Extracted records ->
──────

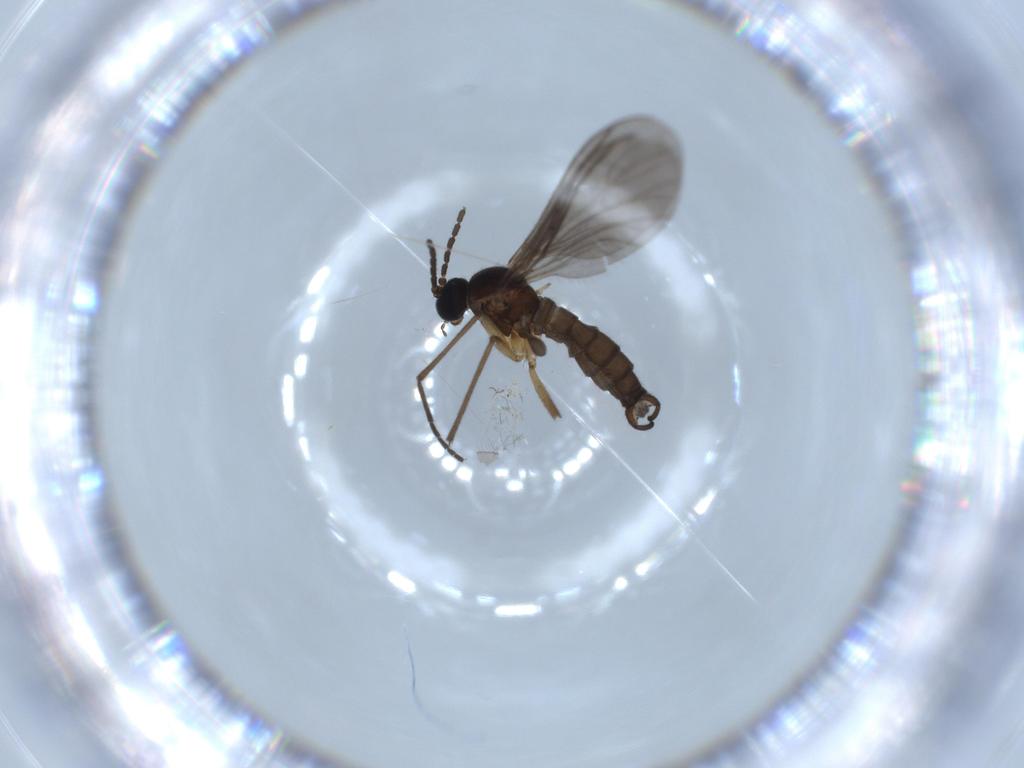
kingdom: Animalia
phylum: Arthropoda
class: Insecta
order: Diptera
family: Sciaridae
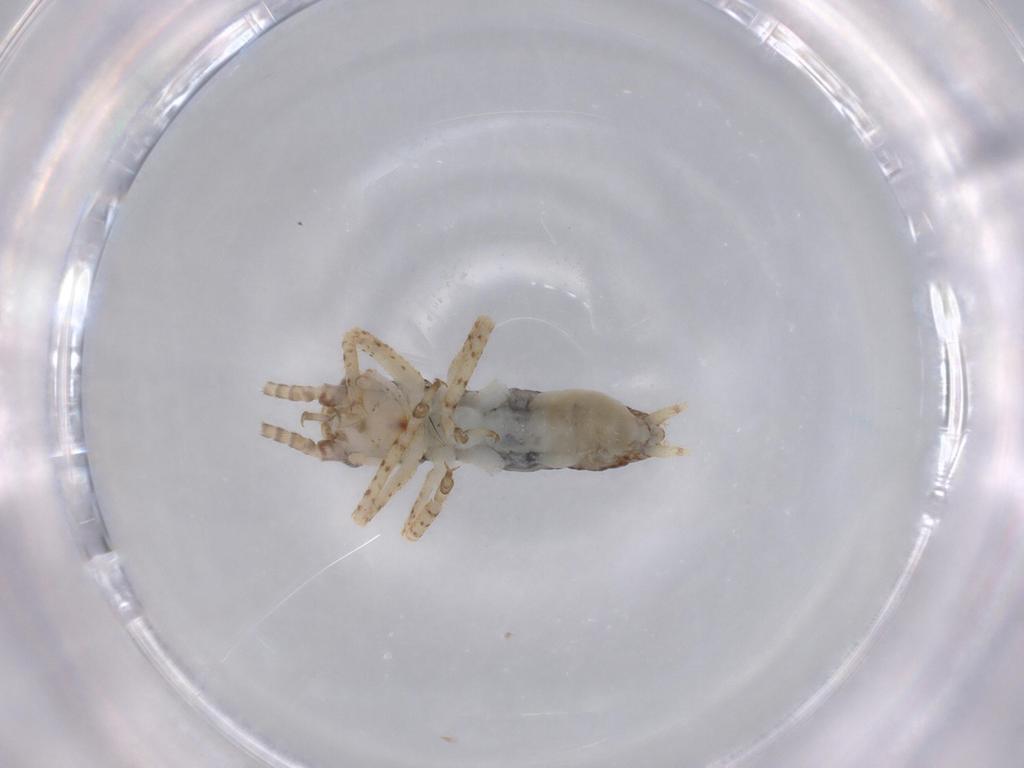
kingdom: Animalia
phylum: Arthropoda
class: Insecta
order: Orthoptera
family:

──────

TO DO -> Update the rows above so that "phylum" reads "division" throughout, keeping every other part the same, and omit the pictures from your answer.

WRITTEN ANSWER ->
kingdom: Animalia
division: Arthropoda
class: Insecta
order: Diptera
family: Sciaridae
kingdom: Animalia
division: Arthropoda
class: Insecta
order: Orthoptera
family:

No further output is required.